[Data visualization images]
----------------------------------------
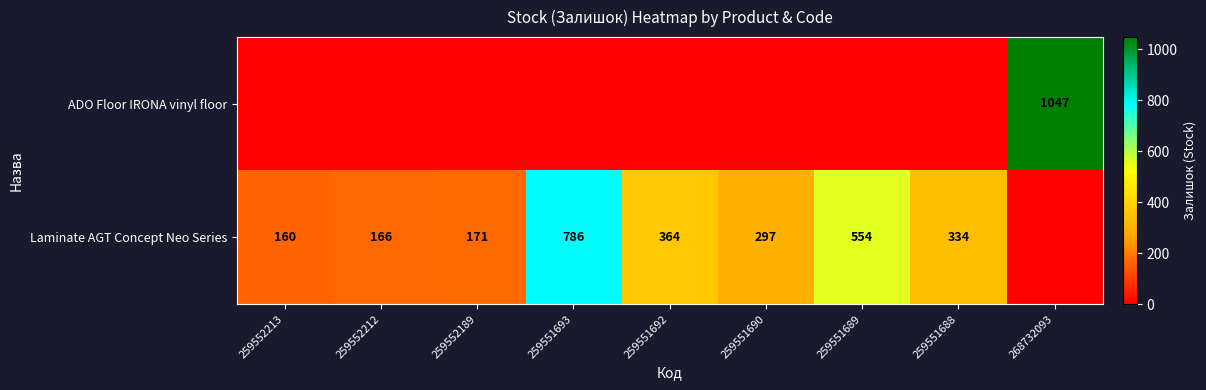

The value of Laminate AGT Concept Neo Series at 259551688 is 334. True or false?

True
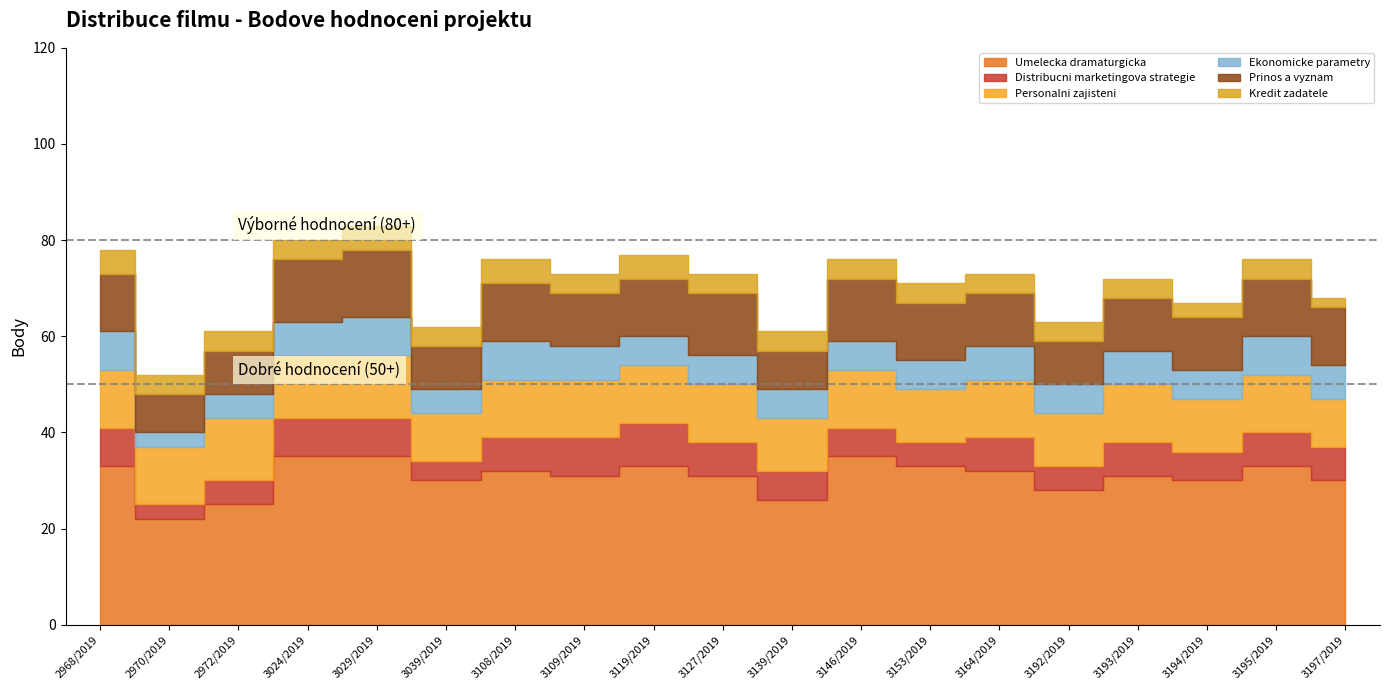

What is the sum of the Umelecka dramaturgicka values at 3194/2019 and 3039/2019?

60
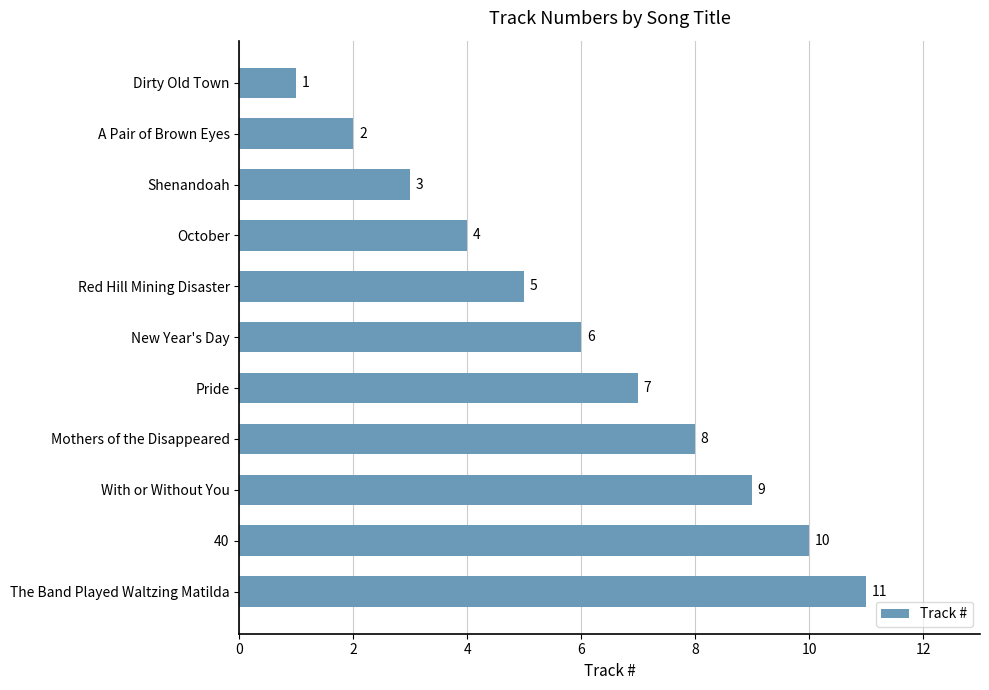

What is the smallest value displayed?

1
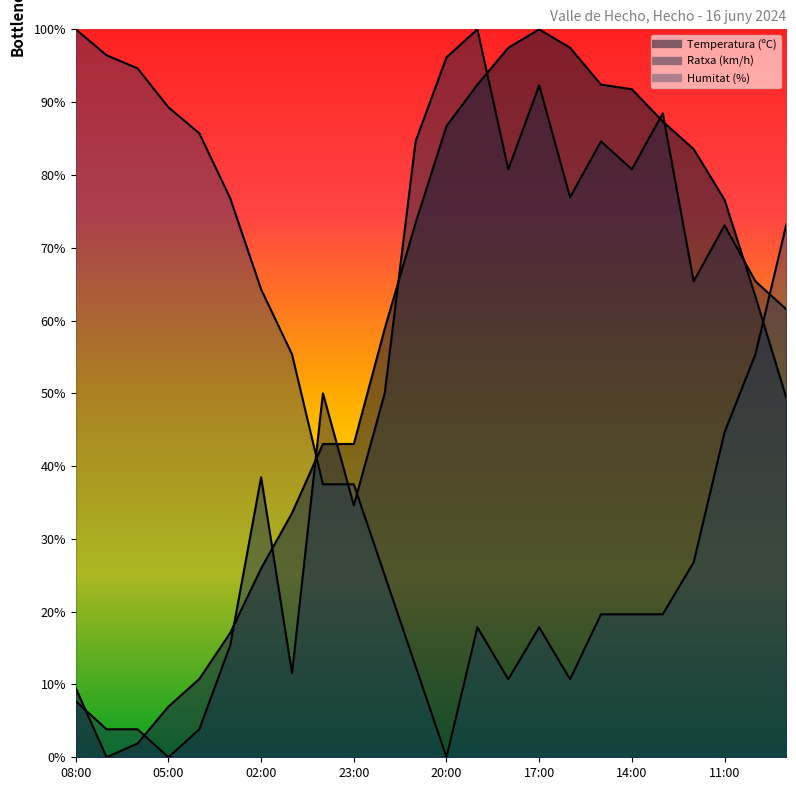

How many interior local valleys does the Humitat (%) series have?

3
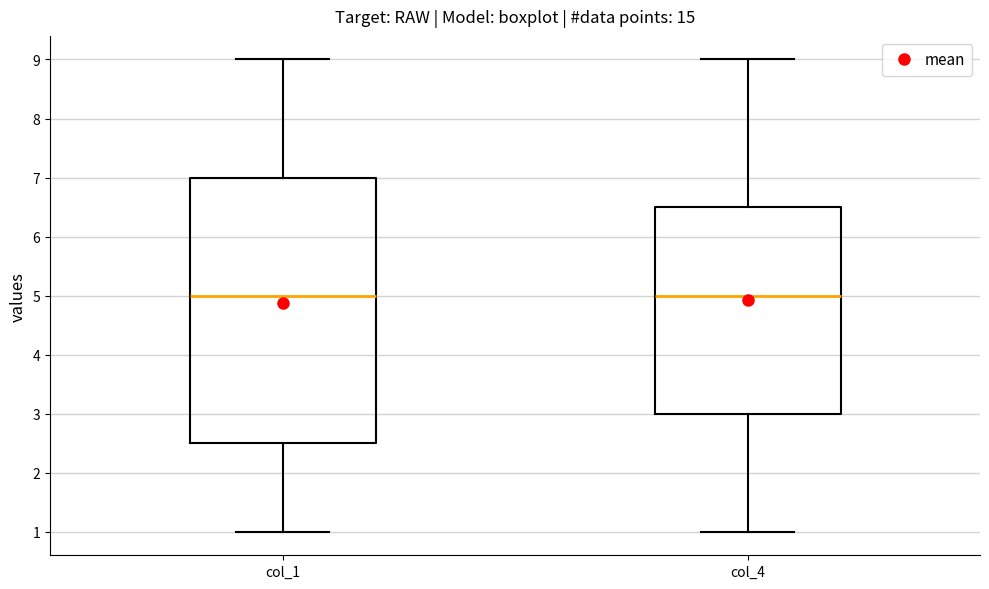

Which box is the tallest, from its lower edge to its upper edge?

col_1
----------------------------------------
> _Problem requirements_:
Reproduce all of the lines above word for word, leaving out the pictures.

> _Exercise output_:
The value of Laminate AGT Concept Neo Series at 259551688 is 334. True or false?

True

What is the sum of the Umelecka dramaturgicka values at 3194/2019 and 3039/2019?

60

What is the smallest value displayed?

1

How many interior local valleys does the Humitat (%) series have?

3

Which box is the tallest, from its lower edge to its upper edge?

col_1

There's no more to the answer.